22 September, 2014 (14:23) | by Rick Hermann, Film Reviews | By: Rick Hermann

[Originally published in Movietone News 47, January 1976]

Neil Simon’s way of being funny has an unappealing tinge of urbane and private nastiness to it. It’s not always something you can pin down to the printed script or the types of jokes he puts into his characters’ mouths; rather, it is a quality more subliminally (and subversively) expressed in a cumulative attitude of a writer towards his people and his audience. It is as if Simon wishes to make us feel guilty about laughing at his characters because it is so easy (too easy) to laugh at them: get a guy so enmeshed in an almost cruelly black inability to cope with life (like Charles Grodin in the Simon-scripted The Heartbreak Kid) and “anything he says or does is bound to appear comically inept. Simon, like Wilder, capitalizes on fallibility in a way that seems somehow unhealthy—a kind of self-contained, ruffled-lip statement that misuses comedy as a tool of exclusion.
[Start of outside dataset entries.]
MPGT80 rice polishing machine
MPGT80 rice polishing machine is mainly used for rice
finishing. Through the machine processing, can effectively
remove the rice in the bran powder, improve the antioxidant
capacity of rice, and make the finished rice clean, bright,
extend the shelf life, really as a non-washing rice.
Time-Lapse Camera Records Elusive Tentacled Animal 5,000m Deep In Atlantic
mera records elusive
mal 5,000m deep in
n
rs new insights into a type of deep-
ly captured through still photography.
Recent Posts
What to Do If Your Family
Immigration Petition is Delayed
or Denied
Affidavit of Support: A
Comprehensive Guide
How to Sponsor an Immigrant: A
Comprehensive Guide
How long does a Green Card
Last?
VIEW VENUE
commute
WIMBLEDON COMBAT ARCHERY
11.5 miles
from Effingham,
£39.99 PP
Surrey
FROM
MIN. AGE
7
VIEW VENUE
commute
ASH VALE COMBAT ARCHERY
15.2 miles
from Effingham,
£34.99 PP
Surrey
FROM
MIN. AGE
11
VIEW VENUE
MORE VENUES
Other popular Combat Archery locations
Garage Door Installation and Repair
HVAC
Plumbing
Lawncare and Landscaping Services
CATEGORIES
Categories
Rather than portraying any kind of strength, he would just as soon evoke cheap sentiment (like expecting us to suddenly straighten up and get serious when Willie Clark, one of the Sunshine Boys, has a near-fatal heart attack) and he is a lot better at making us cringe in embarrassment at tedious predicaments than at allowing us to let loose at a sharp one-liner or a bit of funny business that doesn’t require a five-minute take to brand into our consciousness.